Reference on Geometric Topology Geometric topology is more motivated by objects it wants to prove theorems about. Geometric topology is very much motivated by low-dimensional phenomena -- and the very notion of low-dimensional phenomena being special is due to the existence of a big tool called the Whitney Trick, which allows one to readily convert certain problems in manifold theory into (sometimes quite complicated) algebraic problems. The thing is the Whitney trick fails in dimensions 4 and lower. 
As to my background, I've learnt Boothby's book "An Introduction to Differential Manifolds ...". I recently want to dive in some depth into Geometric Topology. But I found the literature is quite a mess. Could anyone suggest a textbook or at least a sequence of books and papers that leads to the frontier of this field?
 A: There is a good course by Jacob Lurie in here:
http://www.math.harvard.edu/~lurie/937.html
A: Stillwell's book Classical Topology and Combinatorial Group Theory is a good first place to start to get a feel for the techniques of geometric topology. If you want to get your feet wet in the world of $4$-manifolds, there's a great book called The Wild World of $4$-manifolds by Scorpan which could serve as a source of further papers for you to look at. For $3$ dimensions, I would start to learn some knot theory. There are many good books on this.
In general, you will still need to know algebraic topology, even if you are only interested in the geometric side of things. In my opinion, Hatcher's book Algebraic Topology does a superb job explaining the subject while maintaining geometric intuition.
A: This answer is meant to complement Jim's. 
Guillemin and Pollack's Differential Topology text is a great start that's not too specialized any any particular direction.  Once you've got some basic algebraic topology background, you can start to link up a lot of basic notions via Guillemin and Pollack (Poincare duality, intersection theory). 

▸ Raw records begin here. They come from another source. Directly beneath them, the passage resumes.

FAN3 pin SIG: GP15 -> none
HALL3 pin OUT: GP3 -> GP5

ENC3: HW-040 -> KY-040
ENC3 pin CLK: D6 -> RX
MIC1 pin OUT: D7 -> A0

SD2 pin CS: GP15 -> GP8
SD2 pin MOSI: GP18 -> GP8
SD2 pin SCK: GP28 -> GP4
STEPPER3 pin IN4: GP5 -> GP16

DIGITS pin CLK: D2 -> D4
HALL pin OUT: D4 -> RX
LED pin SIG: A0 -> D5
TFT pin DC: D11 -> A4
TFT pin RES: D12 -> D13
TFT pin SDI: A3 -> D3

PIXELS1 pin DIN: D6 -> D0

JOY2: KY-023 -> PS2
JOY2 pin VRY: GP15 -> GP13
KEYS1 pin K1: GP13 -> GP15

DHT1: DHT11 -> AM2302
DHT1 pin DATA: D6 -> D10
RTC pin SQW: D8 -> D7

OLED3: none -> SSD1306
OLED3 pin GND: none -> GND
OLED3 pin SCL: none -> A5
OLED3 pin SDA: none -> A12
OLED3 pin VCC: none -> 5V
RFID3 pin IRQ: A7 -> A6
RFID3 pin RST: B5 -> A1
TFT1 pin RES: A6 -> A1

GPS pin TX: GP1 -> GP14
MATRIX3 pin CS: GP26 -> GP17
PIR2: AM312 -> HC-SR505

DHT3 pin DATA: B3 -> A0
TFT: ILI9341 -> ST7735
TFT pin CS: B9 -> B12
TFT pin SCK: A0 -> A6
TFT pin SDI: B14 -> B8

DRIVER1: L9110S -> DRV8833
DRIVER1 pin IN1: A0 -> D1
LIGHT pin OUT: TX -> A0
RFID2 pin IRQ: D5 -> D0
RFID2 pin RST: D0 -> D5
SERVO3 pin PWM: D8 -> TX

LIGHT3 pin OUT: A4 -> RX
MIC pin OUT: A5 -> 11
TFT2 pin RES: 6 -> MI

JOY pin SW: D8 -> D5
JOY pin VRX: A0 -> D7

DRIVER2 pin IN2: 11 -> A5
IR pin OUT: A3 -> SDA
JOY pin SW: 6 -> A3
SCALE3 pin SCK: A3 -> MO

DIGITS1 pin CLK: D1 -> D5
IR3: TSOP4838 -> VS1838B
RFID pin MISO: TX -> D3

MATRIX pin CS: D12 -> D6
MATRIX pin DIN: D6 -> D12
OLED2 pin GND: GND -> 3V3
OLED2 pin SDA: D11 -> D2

A lot of geometric topology is motivated or informed by constructions from the general theory of manifolds.  Milnor's Morse Theory is an excellent read once you're done Guillemin and Pollack.  Learning a bit of the basics of Lie Groups would be good at this stage.   From there you're ready for things like the strong Whitney embedding theorem, and the h-cobordism theorem.  Kosinski's Differential Manifolds book and Milnor's Lectures on the h-cobordism theorem are a very good pair of books to read at that time. 
To get your feet wet in knot theory I'm a big fan of Rolfsen's Knots and links.  It's a great book for self-learning, as there's oodles of computations left for the reader.  Hatcher's 3-manifolds notes will get you started with some basic 3-manifold theory.  Thurston's book 3-dimensional geometry and topology followed by Geometry and topology of 3-manifolds will get you started on 3-manifold theory.  Bonahon's new book Low-dimensional geometry is similar to Thurston's book but is perhaps a little gentler to the reader. For 4-manifolds, Kirby's The topology of 4-manifolds is a good start.  Gompf and Stipsicz 4-manifolds and kirby calculus gets you going from there.